Foreign capital inflows and economic growth in Kenya
Abstract
Foreign Aid, Foreign Direct Investment and Remittances remain important and stable source of foreign capital
inflows to developing countries, as they bring in large amounts of foreign currency that help sustain the balance of
payments. Studies have for years examined the nexus between aid and growth, FDI and growth and to a limited
extent remittances and growth. While the focus has largely been on the first two nexuses, there is an increasing
literature on the remittance-growth nexus. There have however been very few studies that have sought to consider
the combined impact of each of these variables on economic growth. This paper examined the above issue within a
country-specific focus (Kenya) using Granger Causality and Autoregressive Distributed Lag procedures. We found
that there is uni-directional causality between economic growth and Foreign Direct Investment, Labour and Foreign
Aid and Macroeconomic Policy environment and Foreign Direct Investment.
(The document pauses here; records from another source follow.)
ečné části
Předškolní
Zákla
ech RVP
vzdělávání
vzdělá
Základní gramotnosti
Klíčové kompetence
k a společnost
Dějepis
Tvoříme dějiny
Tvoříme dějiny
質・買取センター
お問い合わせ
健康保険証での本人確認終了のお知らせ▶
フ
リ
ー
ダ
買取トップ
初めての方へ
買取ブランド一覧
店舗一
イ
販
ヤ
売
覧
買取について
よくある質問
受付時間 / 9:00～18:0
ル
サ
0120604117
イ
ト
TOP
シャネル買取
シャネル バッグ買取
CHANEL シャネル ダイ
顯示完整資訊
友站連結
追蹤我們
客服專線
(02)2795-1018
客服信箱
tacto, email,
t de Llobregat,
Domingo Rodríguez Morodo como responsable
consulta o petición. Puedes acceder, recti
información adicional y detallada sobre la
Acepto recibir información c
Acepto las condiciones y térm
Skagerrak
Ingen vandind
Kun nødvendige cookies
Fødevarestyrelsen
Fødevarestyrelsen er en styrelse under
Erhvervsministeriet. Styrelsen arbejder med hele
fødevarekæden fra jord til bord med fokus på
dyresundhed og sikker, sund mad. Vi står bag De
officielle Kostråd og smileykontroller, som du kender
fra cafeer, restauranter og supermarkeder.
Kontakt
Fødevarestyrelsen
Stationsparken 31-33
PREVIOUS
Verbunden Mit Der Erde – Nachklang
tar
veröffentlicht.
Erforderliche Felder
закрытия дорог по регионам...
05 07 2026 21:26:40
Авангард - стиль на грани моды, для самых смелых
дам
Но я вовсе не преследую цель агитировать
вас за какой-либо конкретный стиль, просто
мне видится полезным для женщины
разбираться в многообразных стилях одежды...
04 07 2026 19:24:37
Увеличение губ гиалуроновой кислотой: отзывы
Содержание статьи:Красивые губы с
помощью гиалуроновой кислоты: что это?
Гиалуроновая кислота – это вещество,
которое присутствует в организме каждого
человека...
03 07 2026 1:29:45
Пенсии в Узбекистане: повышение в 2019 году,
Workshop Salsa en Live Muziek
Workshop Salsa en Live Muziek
The study found that Aid has a positive
and significant effect on economic growth when the macroeconomic policy environment is accounted for.
Remittances are found to have a short-run negative effect on economic growth but positive effect after a period of
one year. We also found a negative relationship between Foreign Direct Investment and economic growth in Kenya
possibly due to its volatility and its low level of inflow.